What the results mean for the HOMEPOT system¶
1. One metric dominates the detector¶
consecutive_failures alone explains 50% of all score variance. The three hardware resource metrics combined explain only ~0% of variance in the current calibrated run (see the saturation paradox above — CPU/disk/memory fire in only ~11% of samples, so the score is already being pushed to 1.0 before they get a chance to be the deciding factor). The resource checks are nearly invisible to the scoring system at the current 90% thresholds across the calibrated input space.
- A POS device running at 95% CPU, 92% memory, 88% disk simultaneously scores 0.60 (three × 0.20). This is below a typical "critical" alert threshold.
- A device that has failed three health checks in a row scores 0.80 immediately, regardless of its resource usage.

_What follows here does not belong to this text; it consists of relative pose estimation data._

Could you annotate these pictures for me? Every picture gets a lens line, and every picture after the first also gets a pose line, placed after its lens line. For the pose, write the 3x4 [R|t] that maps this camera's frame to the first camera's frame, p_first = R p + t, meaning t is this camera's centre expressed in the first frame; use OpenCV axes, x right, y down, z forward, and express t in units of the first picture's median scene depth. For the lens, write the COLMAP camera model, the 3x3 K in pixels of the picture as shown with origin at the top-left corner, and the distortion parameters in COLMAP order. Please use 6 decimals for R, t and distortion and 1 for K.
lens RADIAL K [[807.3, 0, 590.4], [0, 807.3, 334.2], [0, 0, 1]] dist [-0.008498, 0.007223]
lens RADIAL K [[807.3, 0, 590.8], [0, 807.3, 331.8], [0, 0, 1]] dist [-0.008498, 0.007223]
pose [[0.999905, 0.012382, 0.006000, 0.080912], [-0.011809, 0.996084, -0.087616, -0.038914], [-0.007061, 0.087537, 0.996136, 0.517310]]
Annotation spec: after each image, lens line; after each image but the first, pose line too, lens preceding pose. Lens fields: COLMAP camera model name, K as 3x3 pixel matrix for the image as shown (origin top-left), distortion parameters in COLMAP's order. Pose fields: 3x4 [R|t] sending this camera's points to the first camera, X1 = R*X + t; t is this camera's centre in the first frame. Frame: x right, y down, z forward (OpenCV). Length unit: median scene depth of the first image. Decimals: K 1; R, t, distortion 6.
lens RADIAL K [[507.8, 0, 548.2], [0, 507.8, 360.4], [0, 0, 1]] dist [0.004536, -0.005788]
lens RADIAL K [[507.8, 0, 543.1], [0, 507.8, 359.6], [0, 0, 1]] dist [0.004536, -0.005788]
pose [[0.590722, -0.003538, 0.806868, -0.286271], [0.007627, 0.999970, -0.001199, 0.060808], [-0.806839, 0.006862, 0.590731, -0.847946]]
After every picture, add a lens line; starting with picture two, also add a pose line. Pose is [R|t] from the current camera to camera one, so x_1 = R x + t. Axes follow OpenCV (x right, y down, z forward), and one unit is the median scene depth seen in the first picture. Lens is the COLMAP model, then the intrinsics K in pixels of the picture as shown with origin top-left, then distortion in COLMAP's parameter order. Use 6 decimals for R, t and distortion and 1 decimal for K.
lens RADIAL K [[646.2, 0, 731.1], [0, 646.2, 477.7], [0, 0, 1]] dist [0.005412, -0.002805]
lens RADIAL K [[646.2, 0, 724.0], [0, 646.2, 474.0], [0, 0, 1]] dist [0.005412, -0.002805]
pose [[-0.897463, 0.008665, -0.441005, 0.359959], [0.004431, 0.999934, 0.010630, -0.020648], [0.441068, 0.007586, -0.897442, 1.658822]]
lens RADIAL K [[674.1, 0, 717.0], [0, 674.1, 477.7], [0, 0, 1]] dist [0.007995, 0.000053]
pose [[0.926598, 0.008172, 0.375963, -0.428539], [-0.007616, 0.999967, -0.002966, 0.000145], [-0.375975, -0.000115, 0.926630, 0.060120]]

- A device at 95% CPU with no other issues scores only 0.20 — effectively invisible to the alerting system.
This may or may not match operational intent. Consecutive health check failures are a strong signal of device unavailability. But extremely high CPU or memory usage for extended periods is also operationally significant. The current weights make availability the only thing that matters.
2. The 90% resource thresholds are effectively dead zones¶
At 90% CPU/memory/disk thresholds, these checks fire in only ~11% of samples. In most realistic device states, they never fire. Lowering the thresholds (or raising the weights) would make them contribute meaningfully.
3. Alert fatigue is baked in by design¶
With a mean score of 0.958 across all calibrated inputs, operators will receive critical alerts for 9 out of 10 device states in the input space covered by this study. This will make the alerting system unreliable in practice — if everything is critical, nothing is.
4. Config/code misalignment was detectable only by UQ¶
The config key bugs found during this study would not be caught by unit tests that mock the config reading, or by integration tests that only check a small number of hand-picked input combinations. The bug was only visible because the UQ analysis showed a lower-than-expected Sobol index for network_latency_ms, which prompted a detailed code inspection.
Recommended changes¶
Recommendation A — Fix the config key bugs (Implemented)¶
The two mismatched config keys in ai/anomaly_detection.py have been corrected:
"max_latency_ms"→"network_latency_ms"(matchesconfig.yamlkey)"max_error_rate"→"error_rate"(matchesconfig.yamlkey)
This ensures that changes to ai/config.yaml are actually reflected in the running system.
Recommendation B — Lower resource-metric thresholds¶
Lower the CPU, memory, and disk thresholds from 90% to a more operationally meaningful level (e.g. 80%) so that resource pressure fires in a larger fraction of realistic device states and contributes to score variance. This can be done solely via ai/config.yaml without touching the scoring code.
Recommendation C — Rebalance the weights¶
The +0.80 weight for consecutive_failures is approximately 4× the resource weights. Consider whether this extreme dominance reflects operational intent. A more balanced weighting (e.g. +0.50 / +0.30 / +0.20 tiers) would give each category a fairer share of score variance.
Recommendation D — Re-run after production telemetry is available¶
Replace the Uniform input distributions with distributions fitted to observed fleet telemetry. This will give production-accurate Sobol indices and may reveal additional imbalances in the current weight structure.